What is asked: Please copy the listing from the line with "locality: Trail Alao" up to and including the line with "name author: Muhl.", swapping "collector number" for "collector no." and leaving everything else unchanged.

Data provided:
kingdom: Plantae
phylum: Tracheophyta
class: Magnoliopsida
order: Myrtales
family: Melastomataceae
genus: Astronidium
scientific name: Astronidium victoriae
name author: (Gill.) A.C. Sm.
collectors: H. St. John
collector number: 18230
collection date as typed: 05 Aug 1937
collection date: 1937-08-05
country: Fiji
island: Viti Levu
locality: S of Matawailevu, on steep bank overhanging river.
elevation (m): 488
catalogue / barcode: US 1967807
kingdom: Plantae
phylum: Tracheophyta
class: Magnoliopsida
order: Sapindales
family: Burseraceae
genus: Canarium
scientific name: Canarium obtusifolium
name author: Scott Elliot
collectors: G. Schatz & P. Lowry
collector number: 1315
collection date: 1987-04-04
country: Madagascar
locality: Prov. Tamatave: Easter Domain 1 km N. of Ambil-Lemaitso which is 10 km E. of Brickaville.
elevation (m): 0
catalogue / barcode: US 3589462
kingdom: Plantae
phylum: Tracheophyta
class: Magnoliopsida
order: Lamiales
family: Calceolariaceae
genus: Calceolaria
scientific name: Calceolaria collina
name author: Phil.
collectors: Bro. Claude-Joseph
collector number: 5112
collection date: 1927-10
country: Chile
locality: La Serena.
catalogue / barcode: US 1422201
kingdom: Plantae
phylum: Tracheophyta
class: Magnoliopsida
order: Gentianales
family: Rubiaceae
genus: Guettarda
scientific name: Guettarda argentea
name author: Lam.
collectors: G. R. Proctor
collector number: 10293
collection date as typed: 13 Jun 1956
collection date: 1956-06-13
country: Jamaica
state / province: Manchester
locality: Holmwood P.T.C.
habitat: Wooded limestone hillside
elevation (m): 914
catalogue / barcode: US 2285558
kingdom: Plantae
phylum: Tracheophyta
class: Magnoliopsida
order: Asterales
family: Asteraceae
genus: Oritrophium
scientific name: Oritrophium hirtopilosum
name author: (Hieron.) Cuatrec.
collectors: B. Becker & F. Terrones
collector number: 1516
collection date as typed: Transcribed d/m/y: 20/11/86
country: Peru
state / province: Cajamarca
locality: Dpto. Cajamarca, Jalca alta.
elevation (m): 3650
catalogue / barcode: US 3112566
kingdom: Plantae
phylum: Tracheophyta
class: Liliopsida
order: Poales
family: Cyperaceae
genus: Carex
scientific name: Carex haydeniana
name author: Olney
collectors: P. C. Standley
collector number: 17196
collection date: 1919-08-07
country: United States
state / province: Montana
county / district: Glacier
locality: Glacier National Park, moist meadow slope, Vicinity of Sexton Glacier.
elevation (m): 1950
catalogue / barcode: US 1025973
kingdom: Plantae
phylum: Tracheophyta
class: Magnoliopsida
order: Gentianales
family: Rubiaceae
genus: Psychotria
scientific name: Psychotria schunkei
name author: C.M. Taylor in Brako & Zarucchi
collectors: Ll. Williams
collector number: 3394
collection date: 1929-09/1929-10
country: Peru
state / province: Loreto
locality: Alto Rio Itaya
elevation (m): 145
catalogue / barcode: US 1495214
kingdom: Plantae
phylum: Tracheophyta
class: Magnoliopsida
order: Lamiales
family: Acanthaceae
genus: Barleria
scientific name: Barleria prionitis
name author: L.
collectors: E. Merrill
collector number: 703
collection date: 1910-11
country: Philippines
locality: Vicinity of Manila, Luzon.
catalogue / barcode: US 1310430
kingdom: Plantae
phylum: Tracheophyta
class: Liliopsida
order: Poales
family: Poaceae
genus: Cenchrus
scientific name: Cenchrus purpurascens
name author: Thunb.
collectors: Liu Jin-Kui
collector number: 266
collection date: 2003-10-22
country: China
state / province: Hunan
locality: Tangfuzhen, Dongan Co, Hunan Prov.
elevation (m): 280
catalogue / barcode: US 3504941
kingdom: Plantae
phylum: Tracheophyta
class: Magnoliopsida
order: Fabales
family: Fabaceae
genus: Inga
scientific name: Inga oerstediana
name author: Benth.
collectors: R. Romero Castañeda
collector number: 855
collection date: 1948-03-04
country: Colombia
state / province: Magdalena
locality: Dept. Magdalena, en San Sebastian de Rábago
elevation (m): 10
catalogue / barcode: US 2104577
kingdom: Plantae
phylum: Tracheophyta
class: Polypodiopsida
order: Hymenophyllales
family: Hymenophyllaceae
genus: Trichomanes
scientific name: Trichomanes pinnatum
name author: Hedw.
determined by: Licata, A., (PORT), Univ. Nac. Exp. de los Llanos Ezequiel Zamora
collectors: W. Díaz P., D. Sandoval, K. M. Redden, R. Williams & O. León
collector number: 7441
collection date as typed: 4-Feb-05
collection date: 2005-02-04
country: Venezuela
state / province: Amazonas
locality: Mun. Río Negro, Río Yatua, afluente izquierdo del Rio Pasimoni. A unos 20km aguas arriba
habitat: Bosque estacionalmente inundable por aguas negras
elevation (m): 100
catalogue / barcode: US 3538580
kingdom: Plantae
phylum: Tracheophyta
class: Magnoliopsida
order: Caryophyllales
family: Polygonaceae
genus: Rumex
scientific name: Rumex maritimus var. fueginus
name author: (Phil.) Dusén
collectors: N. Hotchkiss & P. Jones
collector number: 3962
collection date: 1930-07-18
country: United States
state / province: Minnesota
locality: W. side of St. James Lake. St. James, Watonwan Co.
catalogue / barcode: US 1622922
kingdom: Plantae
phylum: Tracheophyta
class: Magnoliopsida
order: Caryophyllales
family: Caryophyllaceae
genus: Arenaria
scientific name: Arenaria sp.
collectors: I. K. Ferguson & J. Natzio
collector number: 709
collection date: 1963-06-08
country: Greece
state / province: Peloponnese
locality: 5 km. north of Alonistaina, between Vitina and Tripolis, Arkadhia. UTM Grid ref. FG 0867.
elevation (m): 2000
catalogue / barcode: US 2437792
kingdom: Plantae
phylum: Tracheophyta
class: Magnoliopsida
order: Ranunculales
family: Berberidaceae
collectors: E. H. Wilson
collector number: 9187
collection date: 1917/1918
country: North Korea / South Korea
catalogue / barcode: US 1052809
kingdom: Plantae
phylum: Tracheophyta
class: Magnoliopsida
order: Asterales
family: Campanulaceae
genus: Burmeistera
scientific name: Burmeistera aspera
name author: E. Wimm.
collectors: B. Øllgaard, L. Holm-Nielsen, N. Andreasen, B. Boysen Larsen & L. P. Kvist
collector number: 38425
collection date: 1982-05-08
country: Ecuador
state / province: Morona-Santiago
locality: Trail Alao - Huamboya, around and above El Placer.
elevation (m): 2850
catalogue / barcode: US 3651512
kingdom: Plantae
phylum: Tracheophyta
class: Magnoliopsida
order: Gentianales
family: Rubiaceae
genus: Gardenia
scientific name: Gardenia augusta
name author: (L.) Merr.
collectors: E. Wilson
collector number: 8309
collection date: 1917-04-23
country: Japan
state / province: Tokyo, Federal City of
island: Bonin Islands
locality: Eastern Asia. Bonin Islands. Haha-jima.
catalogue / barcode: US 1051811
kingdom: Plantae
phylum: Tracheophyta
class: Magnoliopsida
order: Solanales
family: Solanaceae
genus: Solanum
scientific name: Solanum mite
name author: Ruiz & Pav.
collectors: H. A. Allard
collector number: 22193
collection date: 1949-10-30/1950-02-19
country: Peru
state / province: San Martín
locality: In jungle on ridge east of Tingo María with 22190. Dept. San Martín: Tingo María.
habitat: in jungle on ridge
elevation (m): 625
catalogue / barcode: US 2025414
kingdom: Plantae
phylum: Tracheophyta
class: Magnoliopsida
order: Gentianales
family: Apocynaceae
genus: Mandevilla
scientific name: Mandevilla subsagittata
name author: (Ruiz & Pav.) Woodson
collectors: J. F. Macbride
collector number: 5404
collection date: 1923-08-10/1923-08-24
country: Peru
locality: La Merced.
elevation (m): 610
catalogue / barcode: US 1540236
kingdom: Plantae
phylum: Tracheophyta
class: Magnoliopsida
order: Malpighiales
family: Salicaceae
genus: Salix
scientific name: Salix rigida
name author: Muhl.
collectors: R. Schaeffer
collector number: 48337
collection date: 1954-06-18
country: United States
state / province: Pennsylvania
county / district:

The response:
locality: Trail Alao - Huamboya, around and above El Placer.
elevation (m): 2850
catalogue / barcode: US 3651512
kingdom: Plantae
phylum: Tracheophyta
class: Magnoliopsida
order: Gentianales
family: Rubiaceae
genus: Gardenia
scientific name: Gardenia augusta
name author: (L.) Merr.
collectors: E. Wilson
collector no.: 8309
collection date: 1917-04-23
country: Japan
state / province: Tokyo, Federal City of
island: Bonin Islands
locality: Eastern Asia. Bonin Islands. Haha-jima.
catalogue / barcode: US 1051811
kingdom: Plantae
phylum: Tracheophyta
class: Magnoliopsida
order: Solanales
family: Solanaceae
genus: Solanum
scientific name: Solanum mite
name author: Ruiz & Pav.
collectors: H. A. Allard
collector no.: 22193
collection date: 1949-10-30/1950-02-19
country: Peru
state / province: San Martín
locality: In jungle on ridge east of Tingo María with 22190. Dept. San Martín: Tingo María.
habitat: in jungle on ridge
elevation (m): 625
catalogue / barcode: US 2025414
kingdom: Plantae
phylum: Tracheophyta
class: Magnoliopsida
order: Gentianales
family: Apocynaceae
genus: Mandevilla
scientific name: Mandevilla subsagittata
name author: (Ruiz & Pav.) Woodson
collectors: J. F. Macbride
collector no.: 5404
collection date: 1923-08-10/1923-08-24
country: Peru
locality: La Merced.
elevation (m): 610
catalogue / barcode: US 1540236
kingdom: Plantae
phylum: Tracheophyta
class: Magnoliopsida
order: Malpighiales
family: Salicaceae
genus: Salix
scientific name: Salix rigida
name author: Muhl.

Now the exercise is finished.